OBJETIVO
Você pode copiar, sem nenhuma alteração, a parte do trecho sobre o futebol feminino que começa em "Há, nascente, uma" e segue até "Século passado."?

TRECHO
▬▬▬▬▬▬▬▬▬▬

Há, nascente, uma nova resposta feminina à questão, em franco desen- volvimento, que é a tentativa de apropriação do mundo do futebol através da sua prática, como uma forma de participação e uma maior compreensão do seu funcionamento, democratizando este universo. Assim, temos visto crescer campeonatos locais e mesmo internacionais de jogos de futebol feminino ( por exemplo, a 1º Copa do Mundo em 1991 na China e a sua inclusão nos Jogos Olímpicos de 1996 e 2000) como também na modalidade extremamente praticada no Brasil do Futsal, o futebol indoor, jogado em quadras com times de 5 jogadores, onde a presença feminina é cada vez maior. Elas participam menos raramente, mas com a mesma função coadjuvante com que os negros desempenharam na introdução do futebol no Brasil por Charles Miller nos últimos anos do
Século passado.

▬▬▬▬▬▬▬▬▬▬

LINHAS EXIBIDAS
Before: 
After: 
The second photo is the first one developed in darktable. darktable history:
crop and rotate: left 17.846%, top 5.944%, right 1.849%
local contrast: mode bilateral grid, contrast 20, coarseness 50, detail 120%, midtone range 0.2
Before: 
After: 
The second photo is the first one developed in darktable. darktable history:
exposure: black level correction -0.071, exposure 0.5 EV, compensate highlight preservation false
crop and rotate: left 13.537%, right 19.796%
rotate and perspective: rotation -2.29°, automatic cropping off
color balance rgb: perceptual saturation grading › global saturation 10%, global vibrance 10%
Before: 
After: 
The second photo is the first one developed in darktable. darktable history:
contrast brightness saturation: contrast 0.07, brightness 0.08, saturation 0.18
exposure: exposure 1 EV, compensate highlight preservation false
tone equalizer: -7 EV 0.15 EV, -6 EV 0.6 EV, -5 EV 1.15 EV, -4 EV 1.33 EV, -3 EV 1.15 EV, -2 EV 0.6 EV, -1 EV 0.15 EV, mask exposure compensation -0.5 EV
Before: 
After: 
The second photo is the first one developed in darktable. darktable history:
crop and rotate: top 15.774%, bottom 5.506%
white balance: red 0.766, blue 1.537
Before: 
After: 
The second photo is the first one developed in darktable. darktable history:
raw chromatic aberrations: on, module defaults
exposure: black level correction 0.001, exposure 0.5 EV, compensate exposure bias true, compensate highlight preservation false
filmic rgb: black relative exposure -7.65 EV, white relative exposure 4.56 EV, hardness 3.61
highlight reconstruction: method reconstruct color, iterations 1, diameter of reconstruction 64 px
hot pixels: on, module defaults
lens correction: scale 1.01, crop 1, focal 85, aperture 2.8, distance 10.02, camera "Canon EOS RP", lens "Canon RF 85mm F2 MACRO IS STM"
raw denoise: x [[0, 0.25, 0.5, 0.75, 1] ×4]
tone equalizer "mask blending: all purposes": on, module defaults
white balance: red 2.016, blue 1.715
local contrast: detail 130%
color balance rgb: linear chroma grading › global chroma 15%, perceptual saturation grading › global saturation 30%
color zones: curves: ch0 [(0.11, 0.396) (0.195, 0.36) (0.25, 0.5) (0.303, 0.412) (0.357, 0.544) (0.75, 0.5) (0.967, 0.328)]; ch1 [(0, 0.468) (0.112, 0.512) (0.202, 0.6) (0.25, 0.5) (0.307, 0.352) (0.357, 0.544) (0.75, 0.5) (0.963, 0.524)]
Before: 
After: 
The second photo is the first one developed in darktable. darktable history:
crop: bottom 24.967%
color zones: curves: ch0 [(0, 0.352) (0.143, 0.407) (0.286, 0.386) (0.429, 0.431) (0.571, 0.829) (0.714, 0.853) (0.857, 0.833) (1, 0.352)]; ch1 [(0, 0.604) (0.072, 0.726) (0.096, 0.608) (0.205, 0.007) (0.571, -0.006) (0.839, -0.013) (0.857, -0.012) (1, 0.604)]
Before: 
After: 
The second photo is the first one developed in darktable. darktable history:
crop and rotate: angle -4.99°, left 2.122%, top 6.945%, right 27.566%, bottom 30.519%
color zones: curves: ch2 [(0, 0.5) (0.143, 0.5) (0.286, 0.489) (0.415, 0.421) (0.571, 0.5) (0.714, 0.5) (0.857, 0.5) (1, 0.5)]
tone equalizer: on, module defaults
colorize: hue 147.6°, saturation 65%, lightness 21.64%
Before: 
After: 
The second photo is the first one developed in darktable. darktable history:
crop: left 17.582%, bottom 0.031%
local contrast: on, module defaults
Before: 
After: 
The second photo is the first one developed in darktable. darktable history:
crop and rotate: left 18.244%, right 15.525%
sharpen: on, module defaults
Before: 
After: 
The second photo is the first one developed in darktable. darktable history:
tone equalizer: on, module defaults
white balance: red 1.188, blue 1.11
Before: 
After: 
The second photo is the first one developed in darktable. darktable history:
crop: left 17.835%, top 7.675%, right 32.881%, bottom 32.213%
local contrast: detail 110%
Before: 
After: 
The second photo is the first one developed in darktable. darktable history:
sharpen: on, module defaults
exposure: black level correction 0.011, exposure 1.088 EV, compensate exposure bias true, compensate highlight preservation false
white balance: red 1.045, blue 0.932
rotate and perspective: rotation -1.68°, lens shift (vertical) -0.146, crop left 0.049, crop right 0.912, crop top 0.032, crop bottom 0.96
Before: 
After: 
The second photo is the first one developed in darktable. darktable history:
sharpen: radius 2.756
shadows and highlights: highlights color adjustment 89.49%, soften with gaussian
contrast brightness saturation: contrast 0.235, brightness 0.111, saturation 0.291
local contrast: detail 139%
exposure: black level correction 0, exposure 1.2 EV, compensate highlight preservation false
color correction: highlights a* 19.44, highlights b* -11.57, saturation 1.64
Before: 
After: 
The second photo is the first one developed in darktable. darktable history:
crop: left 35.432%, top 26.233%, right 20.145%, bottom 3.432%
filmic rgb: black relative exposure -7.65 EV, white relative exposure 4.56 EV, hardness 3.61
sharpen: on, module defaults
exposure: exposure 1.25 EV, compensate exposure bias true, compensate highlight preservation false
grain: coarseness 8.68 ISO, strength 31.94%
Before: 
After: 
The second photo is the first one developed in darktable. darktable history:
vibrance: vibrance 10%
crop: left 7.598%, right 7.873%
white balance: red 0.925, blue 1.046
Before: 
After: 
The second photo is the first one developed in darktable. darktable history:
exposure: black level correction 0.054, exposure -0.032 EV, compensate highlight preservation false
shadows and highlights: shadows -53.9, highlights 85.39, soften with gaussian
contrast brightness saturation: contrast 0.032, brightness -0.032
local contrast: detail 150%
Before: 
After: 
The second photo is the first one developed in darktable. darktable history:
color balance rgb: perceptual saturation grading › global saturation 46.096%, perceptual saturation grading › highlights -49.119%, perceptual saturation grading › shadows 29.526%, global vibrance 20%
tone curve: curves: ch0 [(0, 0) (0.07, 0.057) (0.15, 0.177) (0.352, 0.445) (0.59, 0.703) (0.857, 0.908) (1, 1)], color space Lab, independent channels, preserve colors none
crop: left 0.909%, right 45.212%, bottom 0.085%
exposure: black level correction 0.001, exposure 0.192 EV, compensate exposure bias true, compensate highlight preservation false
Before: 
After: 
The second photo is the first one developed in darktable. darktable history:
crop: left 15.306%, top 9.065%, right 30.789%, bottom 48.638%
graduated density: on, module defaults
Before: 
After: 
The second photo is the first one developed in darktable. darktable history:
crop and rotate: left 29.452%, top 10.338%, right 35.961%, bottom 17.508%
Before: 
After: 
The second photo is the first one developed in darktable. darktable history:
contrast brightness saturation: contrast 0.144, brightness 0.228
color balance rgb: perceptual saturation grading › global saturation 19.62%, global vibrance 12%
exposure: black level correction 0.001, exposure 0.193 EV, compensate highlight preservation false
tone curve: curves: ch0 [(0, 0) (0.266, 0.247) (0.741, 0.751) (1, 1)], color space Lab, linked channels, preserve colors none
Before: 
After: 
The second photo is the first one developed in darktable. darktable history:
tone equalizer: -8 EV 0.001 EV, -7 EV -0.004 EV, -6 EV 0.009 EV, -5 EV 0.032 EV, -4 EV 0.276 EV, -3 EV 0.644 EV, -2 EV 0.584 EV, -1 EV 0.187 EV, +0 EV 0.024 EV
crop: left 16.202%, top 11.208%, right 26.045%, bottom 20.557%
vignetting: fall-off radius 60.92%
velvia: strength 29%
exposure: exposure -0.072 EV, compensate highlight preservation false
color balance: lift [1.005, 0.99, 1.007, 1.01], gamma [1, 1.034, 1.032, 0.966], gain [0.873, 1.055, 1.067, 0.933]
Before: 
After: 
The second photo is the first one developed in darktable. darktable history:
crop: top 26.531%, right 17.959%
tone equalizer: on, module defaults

▬▬▬▬▬▬▬▬▬▬

SOLUÇÃO DO EXERCÍCIO
Há, nascente, uma nova resposta feminina à questão, em franco desen- volvimento, que é a tentativa de apropriação do mundo do futebol através da sua prática, como uma forma de participação e uma maior compreensão do seu funcionamento, democratizando este universo. Assim, temos visto crescer campeonatos locais e mesmo internacionais de jogos de futebol feminino ( por exemplo, a 1º Copa do Mundo em 1991 na China e a sua inclusão nos Jogos Olímpicos de 1996 e 2000) como também na modalidade extremamente praticada no Brasil do Futsal, o futebol indoor, jogado em quadras com times de 5 jogadores, onde a presença feminina é cada vez maior. Elas participam menos raramente, mas com a mesma função coadjuvante com que os negros desempenharam na introdução do futebol no Brasil por Charles Miller nos últimos anos do
Século passado.